More than 80% of leaders felt their organizations responded to the pandemic reasonably well, yet more than half acknowledge there is a significant crack in the foundation. The pressures of the ongoing crisis weakened the strategic strength of most companies, their resilience is strained.
Yet, about 18% of leaders positioned their businesses to grow stronger during the pandemic and are set to outperform further as the next phase of our market emerges.
What are they doing differently?
Leaders of outperforming companies are proactively shaping new ways of working. By focusing energy and attention on how people work together, businesses are building capacity and capability to move with agility and speed to take a competitive position.
At the root of the way people work together is culture. And the critical point leaders of top-performing organizations understand is that the culture experienced before the pandemic is not the same as it is today or will be going forward. The environment shapes behaviors and the pandemic lasted long enough and impacted our lives deeply to the point of permanently shifting those behaviors. People are not the same as they were.
But right now, leaders have the unbelievable opportunity to remake the culture of how we work together deliberately and proactively in a healthy way – companies with healthy cultures return three times greater results than others.
So, what is culture?
In simple terms, culture is a predisposition to behave in a certain way. It is a common set of behaviors and the underlying mindset that shape how people work and interact with each other day-to-day. As 85% of performance results from the collective work of people (not individual contribution), smart leaders are moving to learn from the pandemic and create healthy working environments where people can be at their best together.
What actions shape a healthy work environment?
Maybe an engagement survey will help. NO! No, it will not. Engagement is correlated with improvement in financial performance but covers less than 20% of the attributes of culture. With engagement surveys, leaders only have one-fifth of the data they need.
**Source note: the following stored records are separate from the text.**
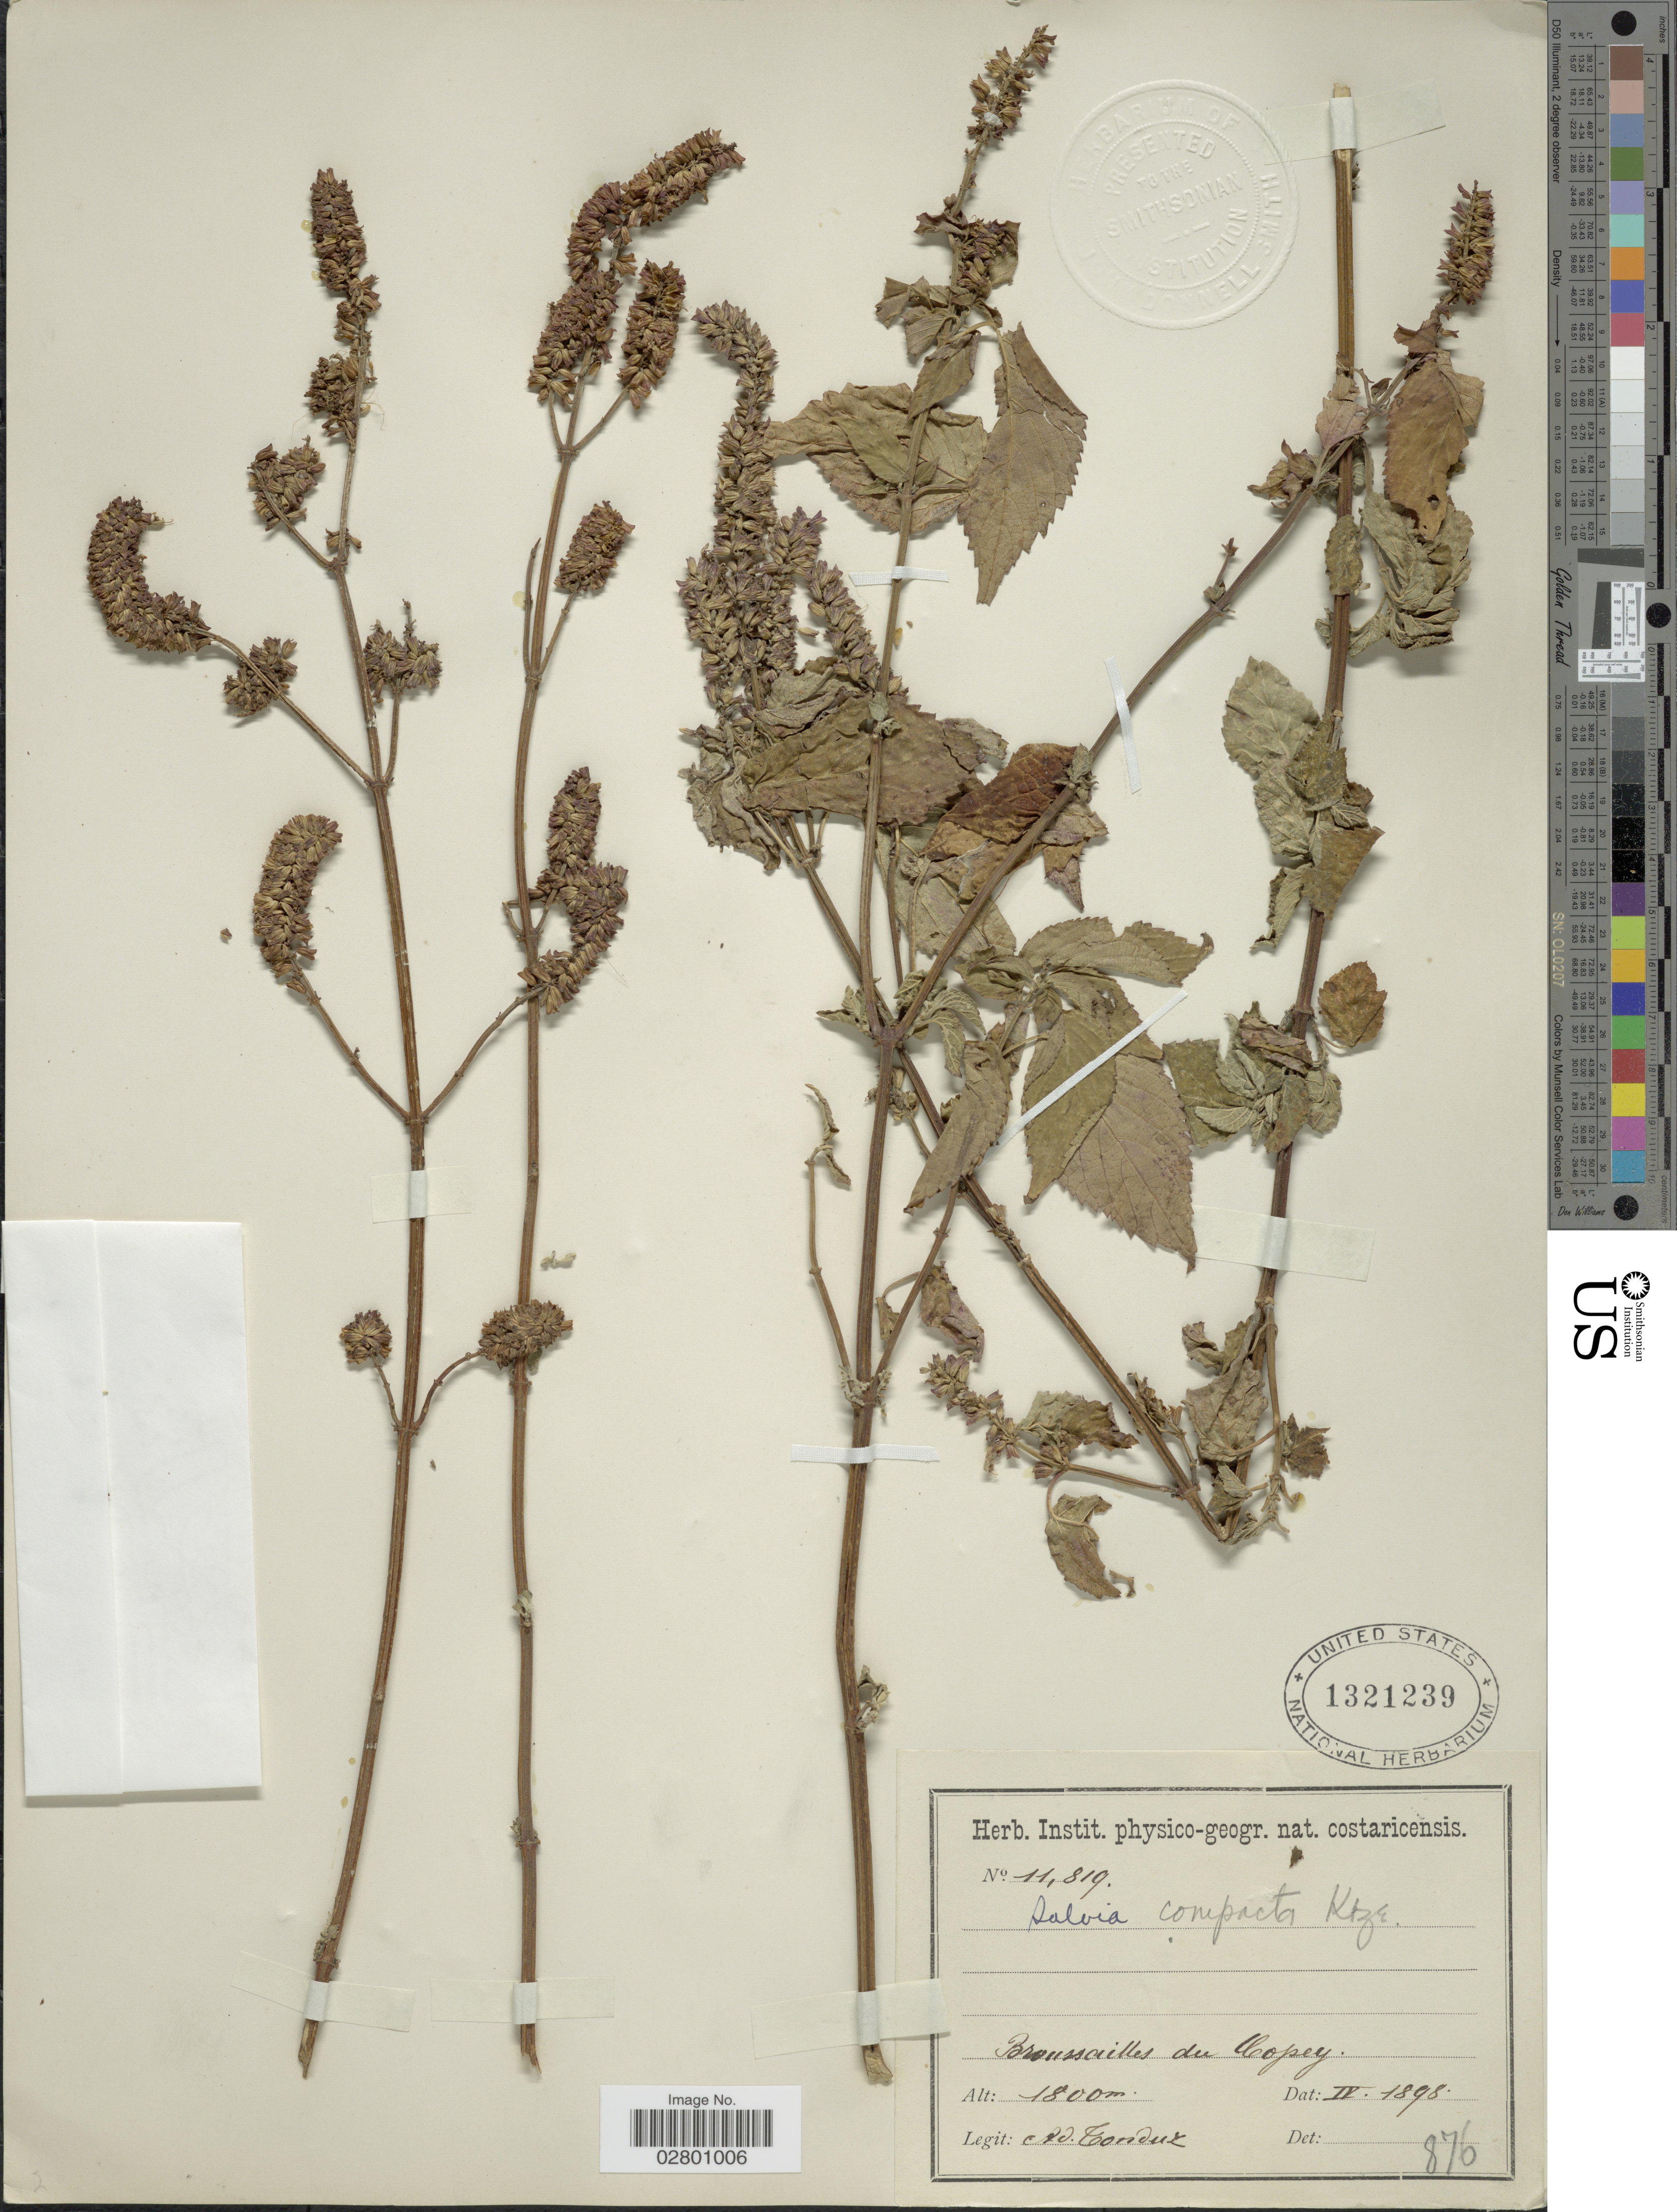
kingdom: Plantae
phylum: Tracheophyta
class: Magnoliopsida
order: Lamiales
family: Lamiaceae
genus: Salvia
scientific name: Salvia compacta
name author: Kuntze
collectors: A. Tonduz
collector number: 11819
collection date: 1898-04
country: Costa Rica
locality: Brousailles de Copey.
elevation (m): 1800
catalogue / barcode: US 1321239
Leaders need a deeper understanding of how people respond to the decisions being made, the methods followed for execution, the dynamics of interactions, and how people experience the workplace.
And people are also questioning their work and if they want to continue in their roles and with the organizations. For many, the pandemic raised the feeling that work needs to be more than a job. People are looking for purpose in their work, how they create a meaningful impact for the customer and the company. They want their work to make a difference. And with purpose, comes a commitment to bring the highest level of contribution to the organization.
This is what top leaders are catching – the wave of connecting individual purpose to the purpose of the business and shaping culture to enable people to interact and contribute in a healthy way.
Culture analytics enable leaders to look inside the organization and see how things truly happen, and how people honestly feel. They find what is working, what needs to change, and how people want to work. By measuring the perspectives and sentiment of people throughout the organization, leaders gain the depth and scope needed to shape new ways of working that positions the business to outperform. People are aligned in a healthy way to contribute.
With the analytic, leaders can see what factors correlate and influence behaviors and can put attention to investing in what people truly need to be at their best.
Leaders have the answers they need, but a further challenge exists. The experience with engagement surveys is that once completed they often become shelf ornaments, never to be acted upon, just an annual action to check a box. Culture analytics offer a further advantage in applying insights for implementation through the development of a feedback-informed leadership team. The key insights from the cultural analytics are framed into initiatives and lead by developing leaders who learn and grow as they implement, with consistent feedback of how people feel to stay on track, make shifts as needed.
People do not want to return to the same office environment, most do not even want to go back to the office. And they want to work differently. They have had autonomy and flexibility in how they work and want to build on that with a greater sense of purpose in what they do – all of which is positive to building a healthy working environment, a culture that enables people to work well together.
Top companies are experimenting and innovating in how work is done. You can do the same and reimagine the way your teams work together, interact with each other, and support the delivery of value to customers, applying creativity to strengthen the strategic resilience and innovation of the business.
People with the skills needed to move the company forward are in shorter supply, financial capital is more available than the talent needed for growth. Getting culture right is crucial for outperformance.
The answer to knowing how to shape the culture is surprisingly simple. Ask the people for their perspectives. And just like that, they will tell you and show you the way to work that will build a healthy culture for your company.